Could you copy exactly the lines from the one containing "(330, 451) none" through the last line of the records, leaving out every picture?

---- Study material

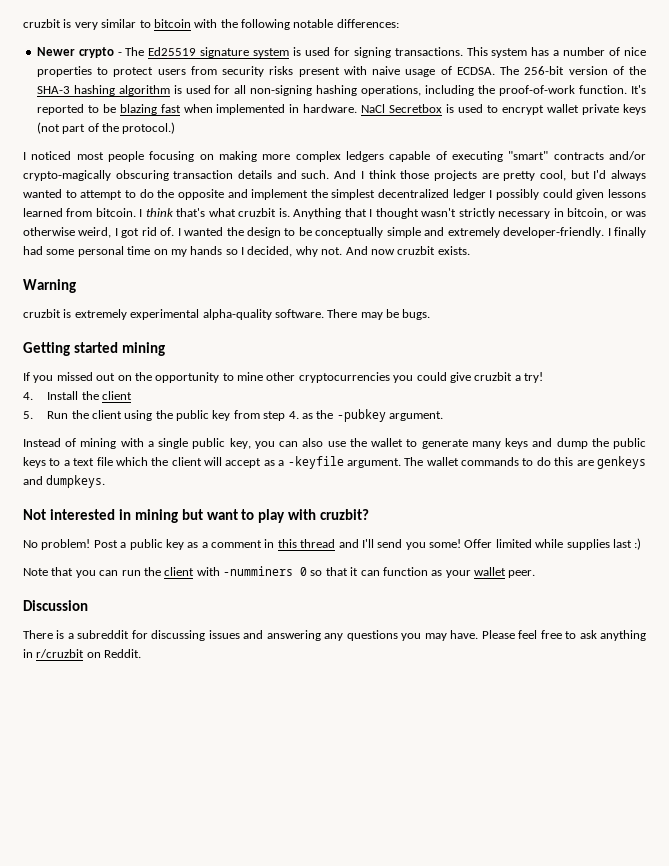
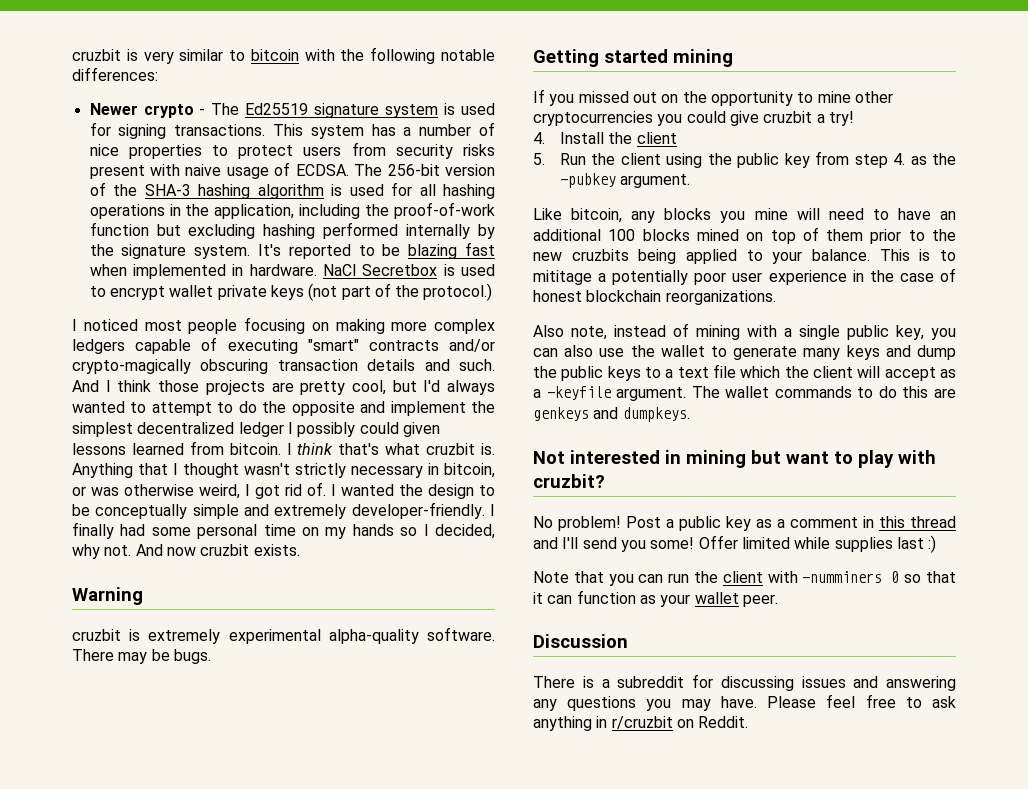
[250,85,628,96] non-signing hashing operations, including the proof-of-work function. -> [442,184,495,199] [89,202,495,219] [89,222,495,239] [89,244,251,259] hashing operations in the application, including the proof-of-work function but excluding hashing performed internally by the signature system.
[23,438,61,447] Instead -> [533,208,956,223] [533,227,956,244] [533,249,956,264] [533,268,956,285] [533,290,776,305] [533,325,666,340] Like bitcoin, any blocks you mine will need to have an additional 100 blocks mined on top of them prior to the new cruzbits being applied to your balance. This is to mititage a potentially poor user experience in the case of honest blockchain reorganizations. // Also note, instead

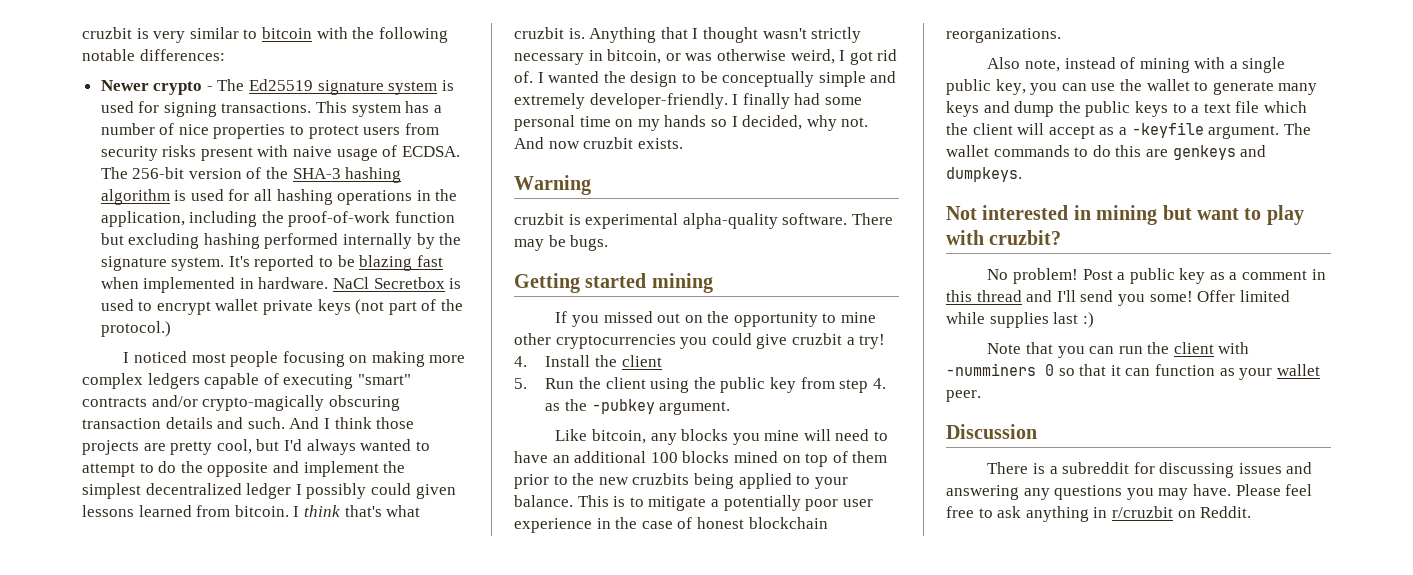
[148,629,221,644] extremely -> (581, 219) none
[533,270,592,285] mititage -> [648,496,707,511] mitigate
[564,345,594,357] also -> (1087, 87) none

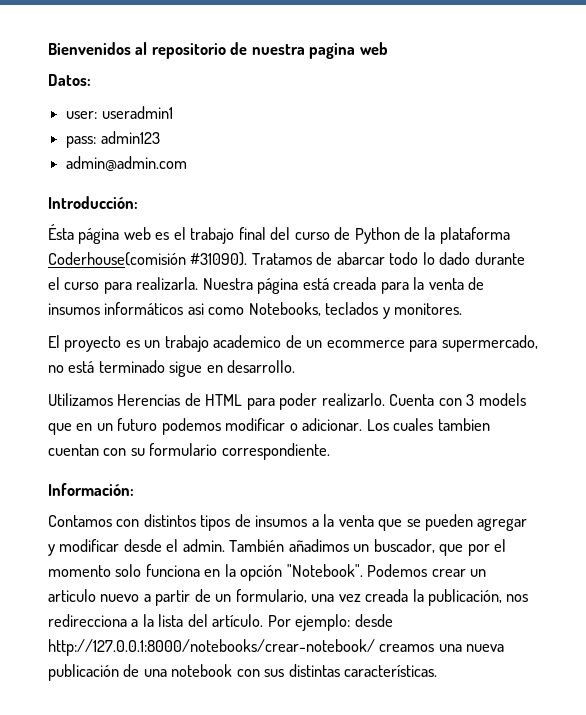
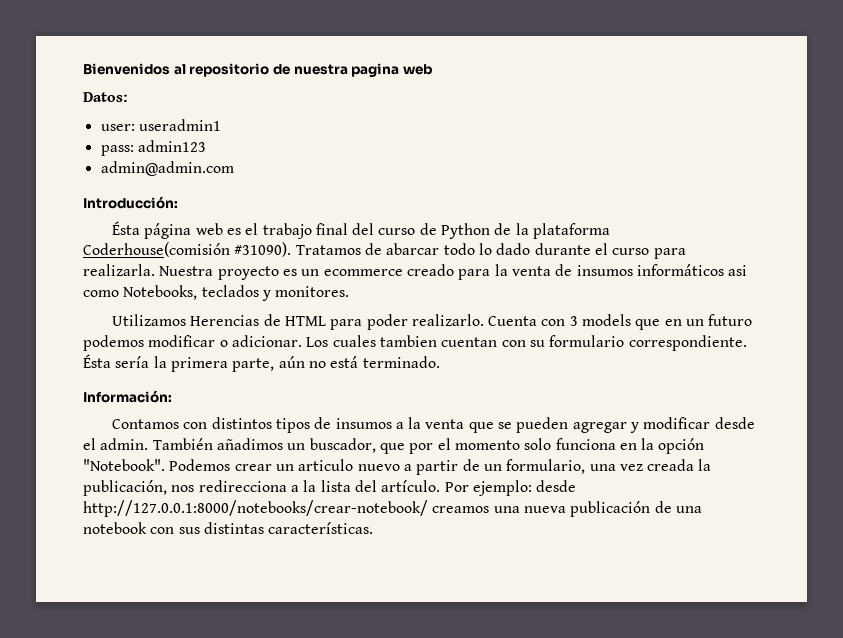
[257,277,377,294] página está creada -> [217,264,454,280] proyecto es un ecommerce creado
[48,335,538,352] [48,360,296,377] // El proyecto es un trabajo academico de un ecommerce para supermercado, no está terminado sigue en desarrollo. -> (350, 291) none
(330, 451) none -> [83,354,440,372] Ésta sería la primera parte, aún no está terminado.

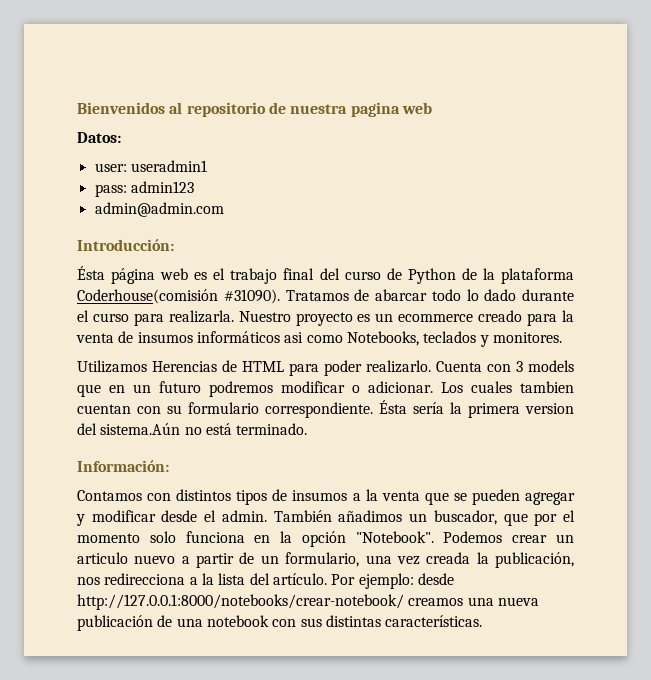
[159,266,214,276] Nuestra -> [238,311,291,322] Nuestro
[83,335,144,351] podemos -> [209,381,273,397] podremos
[232,356,305,372] parte, aún -> [525,403,574,414] [77,423,181,435] version del sistema.Aún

--------

→ Result below:
(330, 451) none -> [83,354,440,372] Ésta sería la primera parte, aún no está terminado.

[159,266,214,276] Nuestra -> [238,311,291,322] Nuestro
[83,335,144,351] podemos -> [209,381,273,397] podremos
[232,356,305,372] parte, aún -> [525,403,574,414] [77,423,181,435] version del sistema.Aún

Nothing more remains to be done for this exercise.